DAFTAR TUGAS:
a) Cetak bagian teks bacaan dari "Perubahan cuaca juga" sampai "dan kulit pecah-pecah.".
b) Berdasarkan teks bacaan, jelaskan mengapa musim dingin di Taiwan biasanya memicu penyakit.
c) Menurut teks bacaan, berapa tahun kemudian mimpi untuk datang ke Taiwan terwujud?

TEKS BACAAN:
Negeri Kedua

2014-05-25 / 莉莉 / Negeri Kedua / Indonesia 印尼 / Tidak ada 

Negeri Kedua


Ini bukan sebuah keinginan, tapi sebuah mimpi yang terwujud delapan tahun kemudian

Mendengar nama Taiwan, mungkin yang terlintas pertama di dalam pikiran adalah serial drama meteor garden, yang begitu populer di tahun 2001 silam. Atau mungkin gedung yang menjulang tinggi di kota Taipei dengan 101 lantai yang menjadi salah satu trandmark Taiwan. Sebenarnya tidak hanya itu saja, tetapi di Taiwan lebih dari ratusan ribu warga Indonesia mengadu nasib di sini, yang biasa orang sebut TKI.

Datang ke Taiwan adalah impian kecil saya, menyaksikan drama meteor garden setiap kali tayang selalu menghantui pikiran untuk menciptakan mimpi “kelak saya akan datang ke Taiwan menemui mereka(Vic zhou, Vanness Wu, Jerry Yan, Ken Zu). Dan mimpi itu terwujud delapan tahun kemudian. Datang sebagai TKI bukan hal yang saya inginkan, tapi ternyata ini adalah jalan yang harus saya tempuh untuk mewujudkan mimpi delapan tahun lalu untuk datang ke Negara yang berbentuk ubi ini.

Adaptasi
Beradaptasi dengan kehidupan di Taiwan bukanlah hal yang mudah. Budaya dan adat istiadat yang jauh berbeda dengan Indonesia. Berbekal bahasa mandarin yang serba pas-pasan membuat TKI yang datang diwajibkan untuk belajar lebih keras lagi. Ya bahasa salah satu modal utama untuk bekerja di sini. Jangan sampai terjadi kesalahpahaman karena bisa berakibat fatal.
Perubahan cuaca juga menjadi salah satu kendala untuk beradaptasi. Di Taiwan sama halnya dengan Jepang ataupun Korea, Negara ini juga mempunyai empat musim. Musim dingin yang bisa mencapai suhu di bawah sepuluh derajat selsius biasanya menjadi pemicu lahirnya penyakit karena perubahan suhu yang begitu drastis. Menjaga kesehatan pribadi salah satu kunci untuk menghindari beberapa penyakit seperti influenza dan kulit pecah-pecah.
Di samping cuaca kita juga harus beradaptasi dengan makanan di sini. Mayoritas orang Taiwan tidak menyukai masakan yang pedas seperti orang Indonesia, Di sinilah TKI juga dituntut untuk beradaptasi dengan makanan dari majikan, tetapi kita juga berhak untuk menolak makanan yang tidak halal. Tidak semua TKI beruntung memiliki Majikan yang baik dan pengertian, TKI diharuskan untuk lebih pintar menyiasati keadaan. Asal tidak melanggar hukum dan tidak merugikan semua pihak apapun bisa diperbuat.

ISI DATASET:
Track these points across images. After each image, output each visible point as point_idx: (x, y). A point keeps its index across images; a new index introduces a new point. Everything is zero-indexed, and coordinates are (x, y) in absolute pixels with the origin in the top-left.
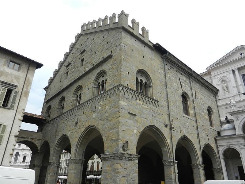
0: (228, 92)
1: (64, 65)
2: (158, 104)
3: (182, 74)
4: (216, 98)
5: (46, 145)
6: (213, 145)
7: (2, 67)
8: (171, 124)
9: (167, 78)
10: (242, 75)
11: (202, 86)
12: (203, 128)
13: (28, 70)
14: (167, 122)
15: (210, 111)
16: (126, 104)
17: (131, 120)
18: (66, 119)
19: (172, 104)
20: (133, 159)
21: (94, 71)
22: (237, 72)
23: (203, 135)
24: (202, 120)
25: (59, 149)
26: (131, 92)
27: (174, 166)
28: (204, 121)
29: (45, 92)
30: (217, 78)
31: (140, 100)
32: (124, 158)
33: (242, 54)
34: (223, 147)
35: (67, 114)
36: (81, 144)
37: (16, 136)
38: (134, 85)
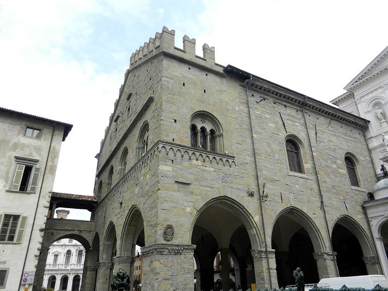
0: (386, 123)
2: (233, 161)
3: (285, 107)
4: (365, 136)
6: (359, 218)
7: (17, 137)
8: (261, 191)
9: (253, 117)
12: (334, 191)
13: (52, 136)
14: (253, 188)
15: (350, 160)
16: (170, 169)
19: (263, 158)
20: (184, 252)
23: (335, 203)
24: (332, 176)
25: (110, 243)
26: (180, 149)
27: (267, 258)
28: (338, 179)
29: (96, 160)
30: (365, 102)
31: (197, 160)
32: (166, 252)
36: (127, 234)
37: (41, 230)
38: (186, 137)
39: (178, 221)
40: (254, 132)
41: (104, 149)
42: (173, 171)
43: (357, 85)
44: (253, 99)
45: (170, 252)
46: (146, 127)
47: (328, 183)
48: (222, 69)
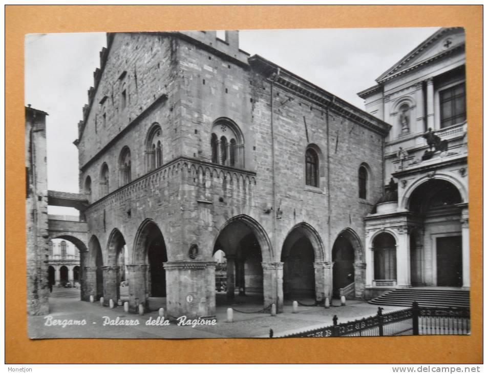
11: (355, 123)
21: (143, 123)
30: (393, 101)
31: (218, 177)
46: (155, 129)
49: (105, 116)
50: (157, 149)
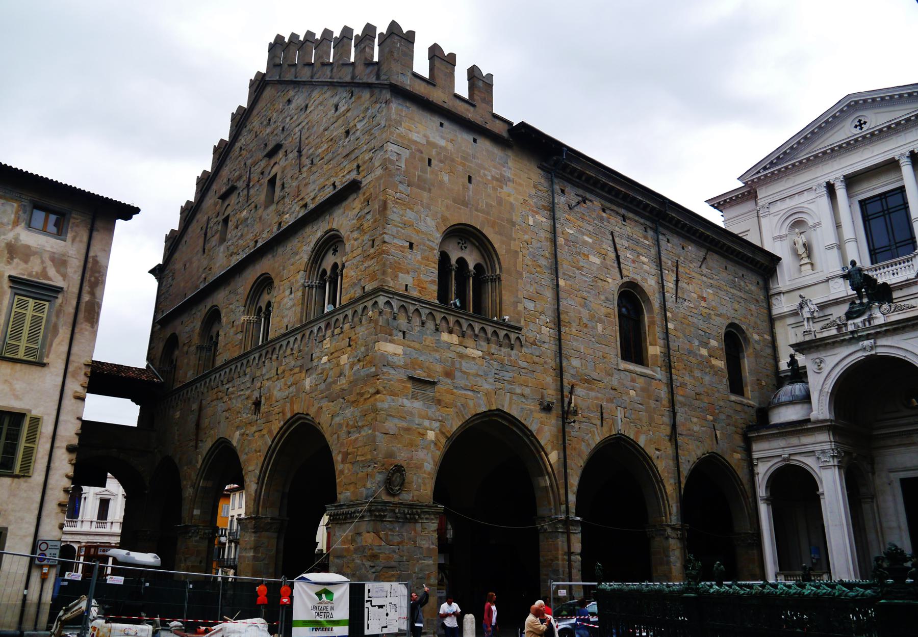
0: (809, 266)
1: (214, 187)
2: (518, 338)
3: (624, 218)
4: (767, 289)
5: (170, 472)
6: (735, 458)
7: (11, 230)
8: (567, 400)
9: (561, 240)
10: (860, 202)
11: (709, 249)
12: (697, 403)
15: (734, 340)
16: (399, 350)
17: (417, 399)
18: (227, 386)
21: (308, 230)
22: (841, 193)
23: (696, 428)
24: (697, 373)
27: (568, 534)
29: (153, 284)
30: (775, 214)
31: (451, 332)
33: (861, 125)
34: (770, 464)
35: (228, 370)
37: (70, 449)
38: (432, 282)
39: (411, 458)
40: (560, 274)
41: (177, 255)
42: (405, 354)
43: (766, 176)
44: (563, 199)
45: (397, 517)
46: (332, 241)
47: (689, 387)
48: (506, 127)
49: (226, 221)
50: (330, 277)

JAWABAN TIAP TUGAS:
a)
Perubahan cuaca juga menjadi salah satu kendala untuk beradaptasi. Di Taiwan sama halnya dengan Jepang ataupun Korea, Negara ini juga mempunyai empat musim. Musim dingin yang bisa mencapai suhu di bawah sepuluh derajat selsius biasanya menjadi pemicu lahirnya penyakit karena perubahan suhu yang begitu drastis. Menjaga kesehatan pribadi salah satu kunci untuk menghindari beberapa penyakit seperti influenza dan kulit pecah-pecah.

b) Musim dingin di Taiwan suhunya bisa turun sampai di bawah sepuluh derajat Celsius. Perubahan suhu yang begitu drastis inilah yang biasanya memicu penyakit.

c) Delapan tahun kemudian.